It's not an abstract theory. Mayor Emanuel has alienated a few large swaths of Chicago. His poll numbers have tanked. Other elected officials have begun to question him—openly, no less—and some leading ministers have yearned aloud for a mayor who shows some "heart for the people." But Emanuel continues to make the kinds of friends who keep on giving.
Even more than Mayor Daley before him, Mayor Emanuel has the ability to bury opponents under piles of checks from the wealthy and well connected. Potential rivals across the nation took note when he raised $14 million in about four and a half months leading up to his 2011 mayoral election romp. If anything's changed since then, it's only that he's added a second prolific campaign committee and can host meetings with friends, donors, and favor seekers right in City Hall.
Perhaps there's no better example of the advantage of incumbency than how players involved in the city's despised parking meter privatization deal have ended up enhancing Emanuel's campaign funds.

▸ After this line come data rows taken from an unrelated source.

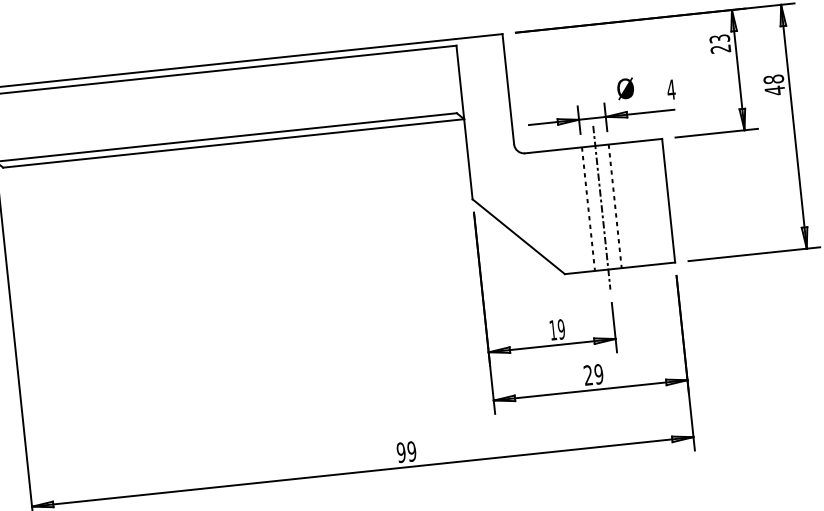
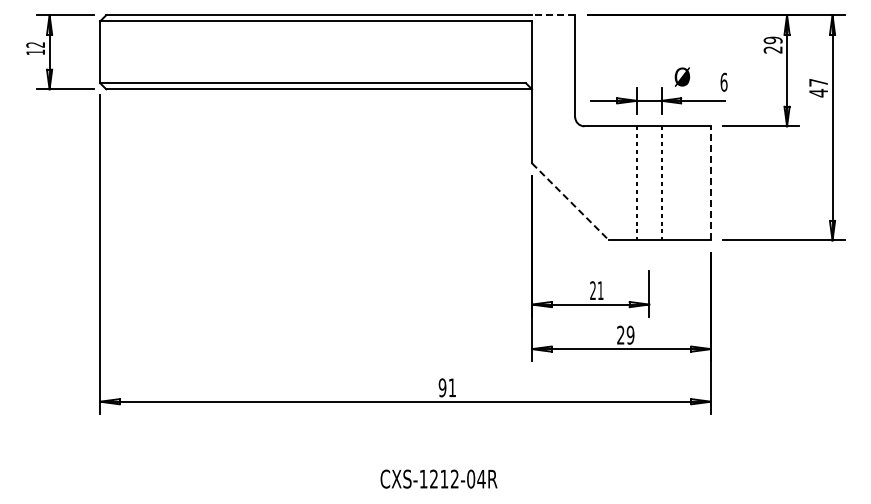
line: (479, 36) -> (553, 15), solid -> dashed
text: (719, 38) -> (772, 40), 23 -> 29
text: (773, 79) -> (818, 82), 48 -> 47
text: (670, 88) -> (723, 81), 4 -> 6
line: (668, 199) -> (710, 182), solid -> dashed
line: (602, 206) -> (649, 182), removed
line: (518, 236) -> (570, 201), solid -> dashed
text: (556, 329) -> (596, 290), 19 -> 21
text: (412, 451) -> (452, 387), 99 -> 91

Emanuel has repeatedly vowed to fight the deal, going so far as to contest bills submitted by the firm that controls the street parking system. More quietly, though, he deployed city attorneys to help Chicago Parking Meters LLC fend off a challenge to the deal in court. And they were successful. Last November a judge dismissed the challenge, ruling that the deal may be lousy but can't be considered illegal as long as the city claimed to be benefiting from it.
Two months later, Winston & Strawn, the high-powered firm that represents Chicago Parking Meters, held a reception for Emanuel that yielded at least $22,500 for his campaign coffers, according to state records.

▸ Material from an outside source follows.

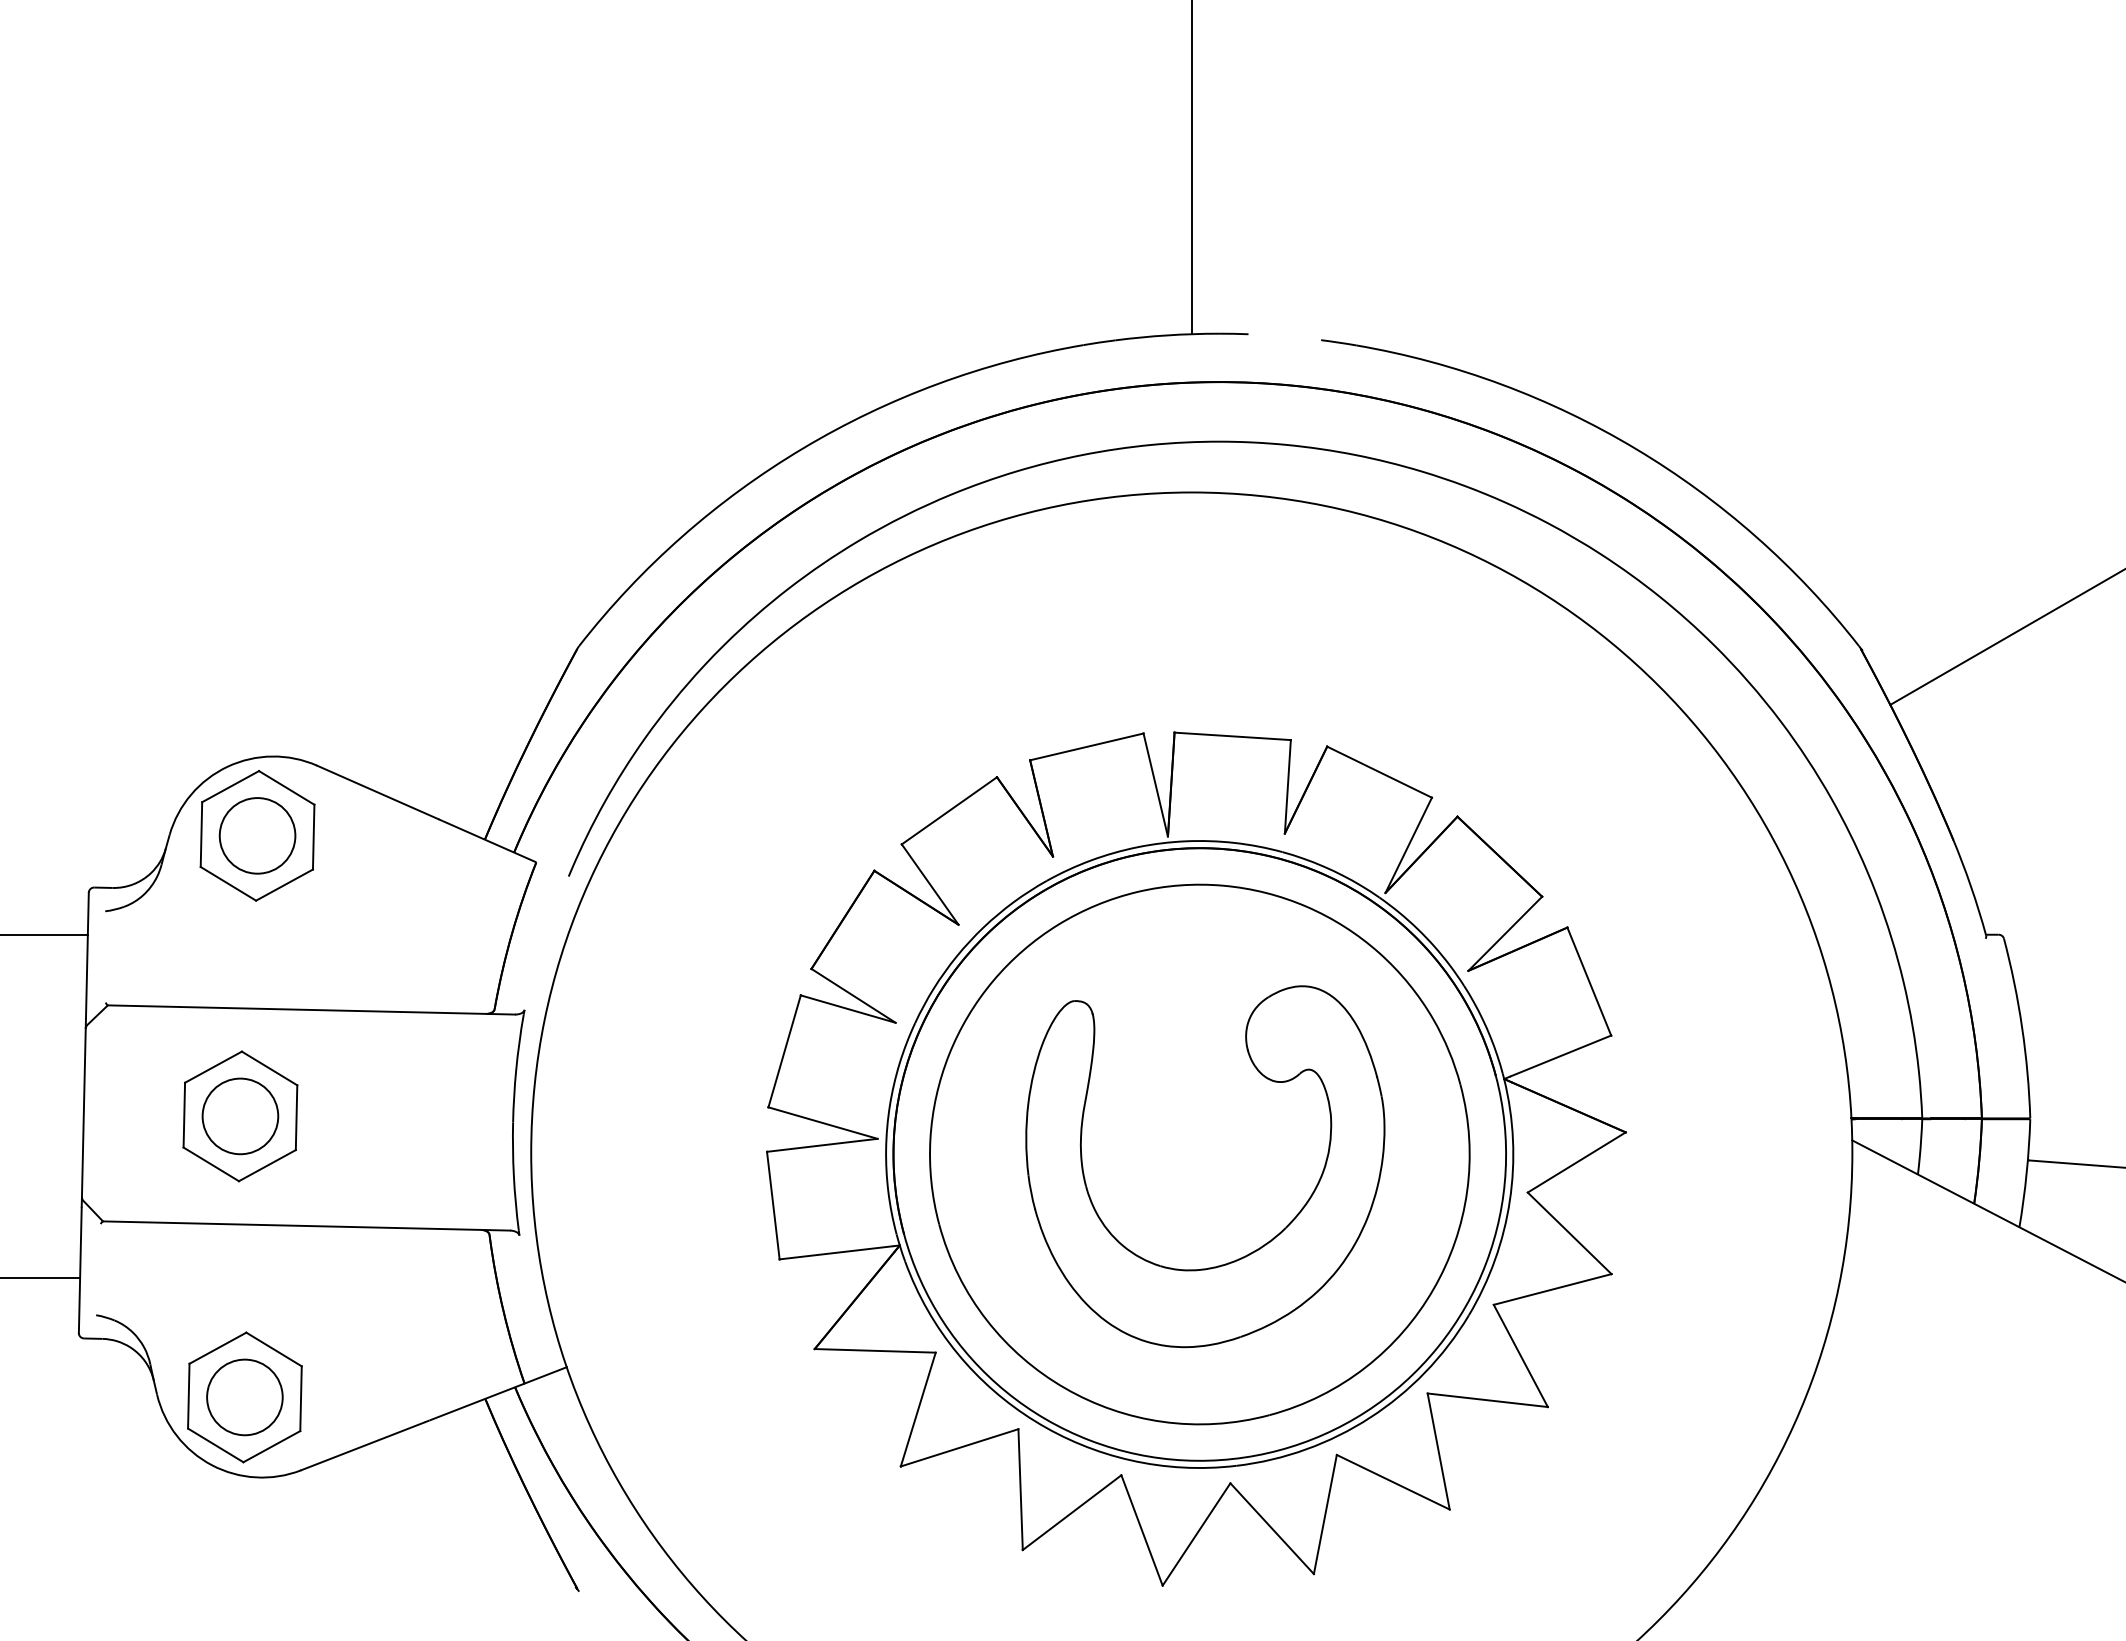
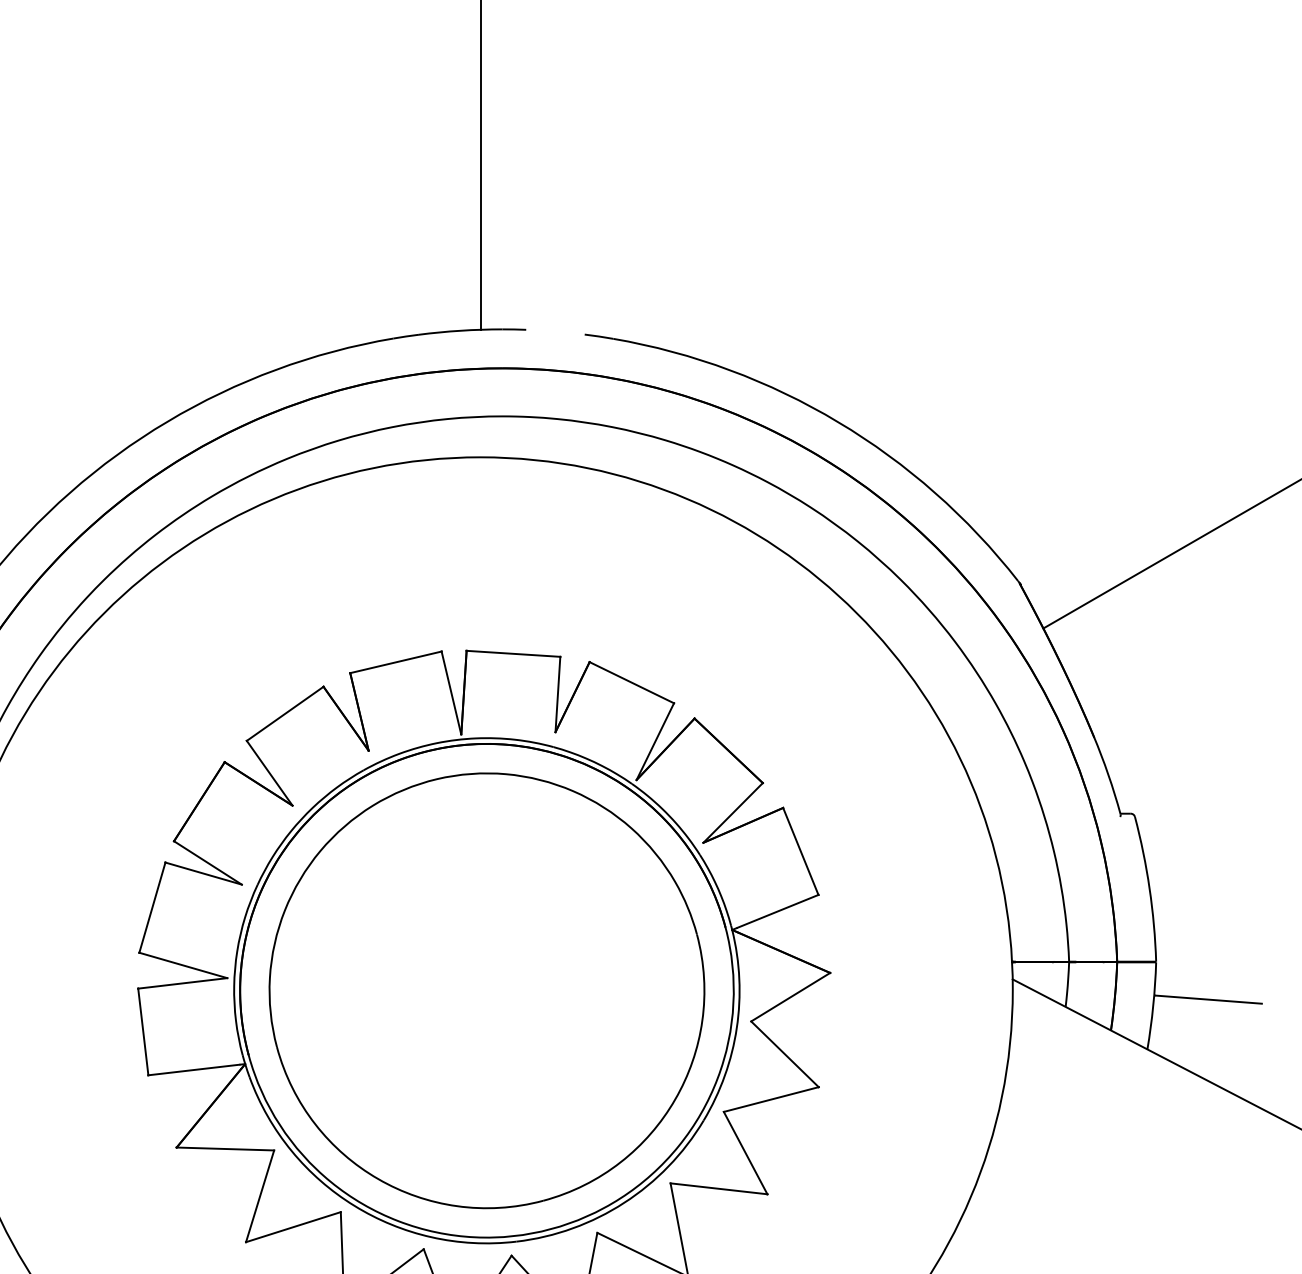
part: (1248, 1253) -> (526, 1070), removed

That's a good chunk of change in the neighborhoods where the mayor is planning to close schools. But it barely ranks the firm in the top echelon of Emanuel donors. Since he was sworn in, 15 other firms or households have given more than Winston & Strawn.
Topping the list is another prominent law firm, Kirkland & Ellis, whose partners contributed nearly $109,000 to the mayor, much of it at a December fund-raiser. The city's top lawyer, corporation counsel Steve Patton, was previously a partner at Kirkland.
Nearly as generous were the leaders of Chopper Trading, a financial trading firm whose CEO, Rajiv Fernando, has hosted fund-raisers for Emanuel and President Barack Obama. Chopper employees gave about $108,000.
In fact, lawyers, financial investors, and venture capitalists dominated the list of mayor's biggest donors, just as he's made time in his schedule to meet with them privately. Among the notable contributors:
* Grosvenor Capital Management, a hedge fund whose CEO, Michael Sacks, is an unpaid Emanuel adviser and the appointed head of World Business Chicago, the city's economic development agency ($60,000).
* Lawyers at Jenner & Block, which has done millions of dollars of legal work for the city, much of it related to O'Hare expansion ($30,000).
* Partners at Schiff Hardin LLP, which has been paid millions of dollars to defend police-related lawsuits and work on city bond sales ($25,000).
* A couple of pipe fitters' unions also sent checks. The United Association and Illinois Pipe Trades each donated $50,000 after Emanuel hiked fees to pay for new water and sewer lines.
* Smaller donations were also sent in from employees of the Chicago Cubs, which has been angling for a deal with the city to help fund Wrigley Field renovations; Greenberg Traurig, whose lawyers helped draw up the city's billboard privatization deal; and Katten Muchin, the firm that put together the parking meter deal and now employs former Mayor Daley.
Not surprisingly, there were no checks from teachers' unions.
Add it all up and the mayor is sitting on about $2 million in campaign money—and this is the fund-raising off-season for Emanuel. He can, and will, turn on the spigot whenever he's ready.
A political adviser for Emanuel didn't get back to me, thus missing the chance to explain how supporters believe in the mayor's approach to fixing Chicago's economy, streets, and schools.
Anyone mulling a challenge in 2015 needs to raise at least $5 million and get the endorsements of some corporate CEOs, says one veteran Democratic strategist. It's about more than having cash to spend. "The media still needs to keep score, and one of the places they get stats to keep score is fund-raising," the strategist says. "If tomorrow someone announced they'd raised a million dollars from individual donors, that would get people's attention."